[TASK OBJECTIVE]: The entries below contain a line with "X74325000Y-47968000D03*" and a line with "X90775000Y-46868000D03*". Quote exactly those two lines and all lines between them.

▼

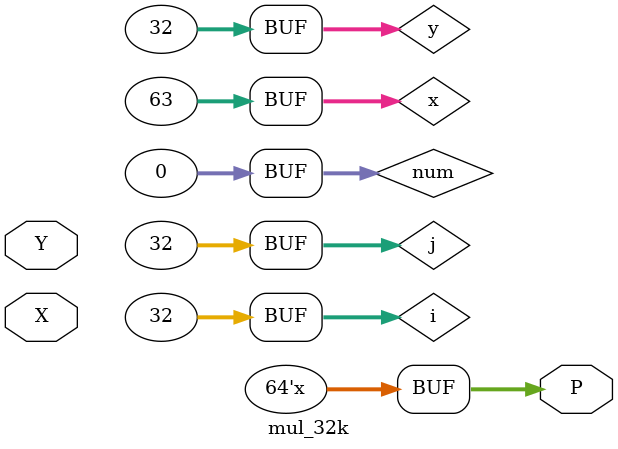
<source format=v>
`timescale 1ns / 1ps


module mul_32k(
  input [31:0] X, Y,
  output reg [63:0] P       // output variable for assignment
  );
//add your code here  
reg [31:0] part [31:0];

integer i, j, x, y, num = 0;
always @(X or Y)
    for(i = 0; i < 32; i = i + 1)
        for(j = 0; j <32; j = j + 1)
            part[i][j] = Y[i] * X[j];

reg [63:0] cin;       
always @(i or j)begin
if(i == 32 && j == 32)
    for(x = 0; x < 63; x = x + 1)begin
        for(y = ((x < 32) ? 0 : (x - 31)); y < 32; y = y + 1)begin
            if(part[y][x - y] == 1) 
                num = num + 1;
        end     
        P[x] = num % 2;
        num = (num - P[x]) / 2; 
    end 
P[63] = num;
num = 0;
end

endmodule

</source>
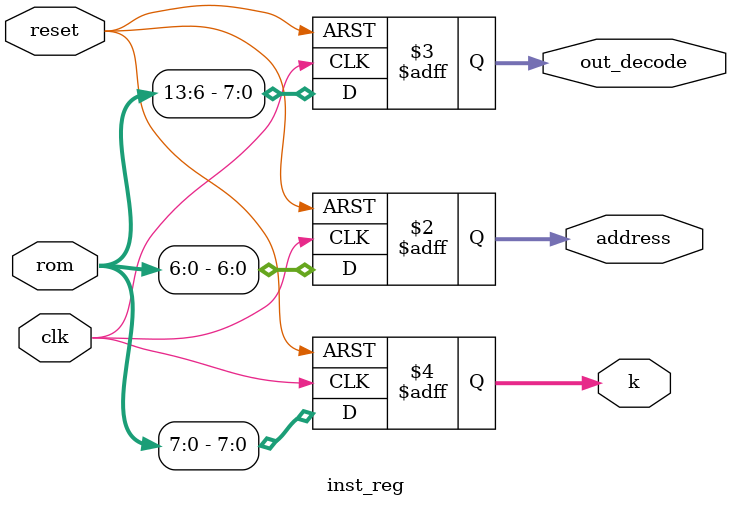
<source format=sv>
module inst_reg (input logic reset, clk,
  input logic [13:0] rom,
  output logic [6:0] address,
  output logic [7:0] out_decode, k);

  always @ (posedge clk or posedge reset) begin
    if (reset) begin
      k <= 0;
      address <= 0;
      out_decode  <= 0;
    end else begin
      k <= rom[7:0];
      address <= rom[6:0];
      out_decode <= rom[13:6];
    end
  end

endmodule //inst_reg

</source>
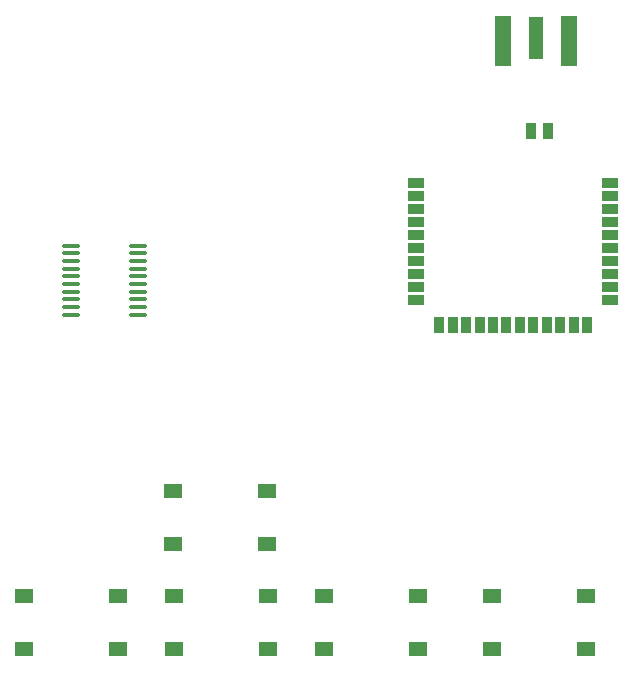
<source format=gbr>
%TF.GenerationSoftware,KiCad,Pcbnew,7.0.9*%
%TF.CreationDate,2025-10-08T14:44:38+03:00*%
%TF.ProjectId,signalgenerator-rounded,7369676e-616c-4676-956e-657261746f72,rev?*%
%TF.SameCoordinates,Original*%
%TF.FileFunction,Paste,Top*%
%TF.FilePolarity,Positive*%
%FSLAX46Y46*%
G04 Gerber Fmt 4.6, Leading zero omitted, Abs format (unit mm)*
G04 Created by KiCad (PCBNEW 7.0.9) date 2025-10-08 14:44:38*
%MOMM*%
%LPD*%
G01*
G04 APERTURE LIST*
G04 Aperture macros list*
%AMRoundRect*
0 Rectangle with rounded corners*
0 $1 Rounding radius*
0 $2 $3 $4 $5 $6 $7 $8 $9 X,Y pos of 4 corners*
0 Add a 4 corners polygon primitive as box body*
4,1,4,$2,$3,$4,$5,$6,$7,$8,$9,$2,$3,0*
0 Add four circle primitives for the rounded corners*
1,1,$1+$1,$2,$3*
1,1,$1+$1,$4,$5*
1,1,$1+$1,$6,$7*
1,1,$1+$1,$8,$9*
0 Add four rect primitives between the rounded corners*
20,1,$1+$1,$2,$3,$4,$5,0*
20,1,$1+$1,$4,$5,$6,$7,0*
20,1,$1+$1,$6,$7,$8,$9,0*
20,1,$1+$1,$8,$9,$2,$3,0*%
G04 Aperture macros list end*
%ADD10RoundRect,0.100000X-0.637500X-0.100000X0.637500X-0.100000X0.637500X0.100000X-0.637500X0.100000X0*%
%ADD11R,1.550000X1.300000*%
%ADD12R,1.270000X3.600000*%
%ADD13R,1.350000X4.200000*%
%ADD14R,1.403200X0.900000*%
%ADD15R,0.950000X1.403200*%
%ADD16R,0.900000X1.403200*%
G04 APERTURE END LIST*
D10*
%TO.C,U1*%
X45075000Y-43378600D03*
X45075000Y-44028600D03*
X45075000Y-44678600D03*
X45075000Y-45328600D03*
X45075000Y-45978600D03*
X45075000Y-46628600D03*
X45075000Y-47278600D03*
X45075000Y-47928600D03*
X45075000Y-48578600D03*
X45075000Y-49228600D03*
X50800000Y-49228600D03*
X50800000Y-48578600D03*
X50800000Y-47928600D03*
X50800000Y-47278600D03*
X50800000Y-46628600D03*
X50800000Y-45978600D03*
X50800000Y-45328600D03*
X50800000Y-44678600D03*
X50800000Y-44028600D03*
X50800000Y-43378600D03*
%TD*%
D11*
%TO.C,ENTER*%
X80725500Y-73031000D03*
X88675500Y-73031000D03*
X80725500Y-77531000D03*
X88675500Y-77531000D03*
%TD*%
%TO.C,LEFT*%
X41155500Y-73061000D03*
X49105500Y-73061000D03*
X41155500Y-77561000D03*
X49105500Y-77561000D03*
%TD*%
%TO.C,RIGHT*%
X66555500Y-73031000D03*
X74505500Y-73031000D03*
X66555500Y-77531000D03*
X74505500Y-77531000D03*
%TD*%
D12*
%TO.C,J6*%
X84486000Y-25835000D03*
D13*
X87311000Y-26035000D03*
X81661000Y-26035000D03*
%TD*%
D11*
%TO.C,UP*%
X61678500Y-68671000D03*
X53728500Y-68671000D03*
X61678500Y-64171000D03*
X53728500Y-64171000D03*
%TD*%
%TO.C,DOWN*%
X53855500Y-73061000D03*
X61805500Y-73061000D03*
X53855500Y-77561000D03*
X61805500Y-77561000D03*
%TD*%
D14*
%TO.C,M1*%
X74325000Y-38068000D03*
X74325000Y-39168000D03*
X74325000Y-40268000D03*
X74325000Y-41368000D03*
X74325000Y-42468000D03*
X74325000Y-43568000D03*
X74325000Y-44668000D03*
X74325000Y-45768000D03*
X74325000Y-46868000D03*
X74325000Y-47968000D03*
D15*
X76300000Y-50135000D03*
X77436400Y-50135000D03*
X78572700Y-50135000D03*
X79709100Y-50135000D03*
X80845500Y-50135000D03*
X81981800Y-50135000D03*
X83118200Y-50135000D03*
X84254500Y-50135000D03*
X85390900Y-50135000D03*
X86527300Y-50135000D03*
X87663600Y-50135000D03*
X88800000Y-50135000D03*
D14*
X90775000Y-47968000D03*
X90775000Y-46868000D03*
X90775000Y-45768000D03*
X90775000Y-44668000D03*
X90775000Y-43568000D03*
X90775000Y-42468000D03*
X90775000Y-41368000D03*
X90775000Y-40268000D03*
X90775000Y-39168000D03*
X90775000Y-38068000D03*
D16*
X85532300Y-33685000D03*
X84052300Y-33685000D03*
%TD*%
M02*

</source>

▲
▼

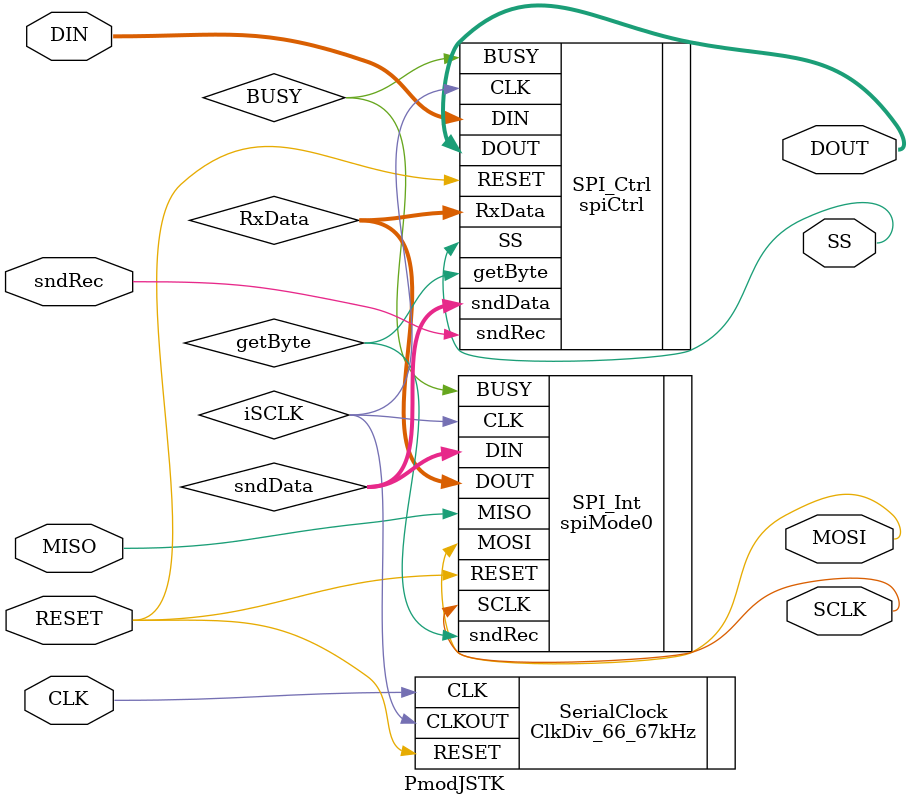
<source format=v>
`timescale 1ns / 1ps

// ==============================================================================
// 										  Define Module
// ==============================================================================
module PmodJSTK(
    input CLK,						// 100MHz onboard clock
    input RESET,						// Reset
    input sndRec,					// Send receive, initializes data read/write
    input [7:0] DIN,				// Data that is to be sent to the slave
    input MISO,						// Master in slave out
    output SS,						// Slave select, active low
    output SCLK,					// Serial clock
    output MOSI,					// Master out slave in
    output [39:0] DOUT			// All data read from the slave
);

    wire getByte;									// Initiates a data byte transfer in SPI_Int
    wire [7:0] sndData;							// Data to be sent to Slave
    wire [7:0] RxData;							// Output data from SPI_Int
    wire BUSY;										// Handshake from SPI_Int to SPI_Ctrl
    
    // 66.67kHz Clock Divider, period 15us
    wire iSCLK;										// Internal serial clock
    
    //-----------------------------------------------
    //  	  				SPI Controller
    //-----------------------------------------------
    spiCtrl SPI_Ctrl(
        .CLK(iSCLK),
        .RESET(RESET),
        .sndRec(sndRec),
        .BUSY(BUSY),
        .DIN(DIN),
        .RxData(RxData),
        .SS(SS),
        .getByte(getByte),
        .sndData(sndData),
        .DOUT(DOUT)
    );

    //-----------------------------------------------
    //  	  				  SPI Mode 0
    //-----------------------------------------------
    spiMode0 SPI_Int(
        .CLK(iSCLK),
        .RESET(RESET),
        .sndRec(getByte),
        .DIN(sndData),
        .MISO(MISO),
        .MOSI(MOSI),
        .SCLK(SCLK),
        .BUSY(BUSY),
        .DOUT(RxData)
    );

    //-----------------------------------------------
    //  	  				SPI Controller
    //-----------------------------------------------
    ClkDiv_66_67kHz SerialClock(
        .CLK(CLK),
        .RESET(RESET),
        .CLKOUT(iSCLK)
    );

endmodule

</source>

▲

[RESPONSE FOR THIS EXERCISE]:
X74325000Y-47968000D03*
D15*
X76300000Y-50135000D03*
X77436400Y-50135000D03*
X78572700Y-50135000D03*
X79709100Y-50135000D03*
X80845500Y-50135000D03*
X81981800Y-50135000D03*
X83118200Y-50135000D03*
X84254500Y-50135000D03*
X85390900Y-50135000D03*
X86527300Y-50135000D03*
X87663600Y-50135000D03*
X88800000Y-50135000D03*
D14*
X90775000Y-47968000D03*
X90775000Y-46868000D03*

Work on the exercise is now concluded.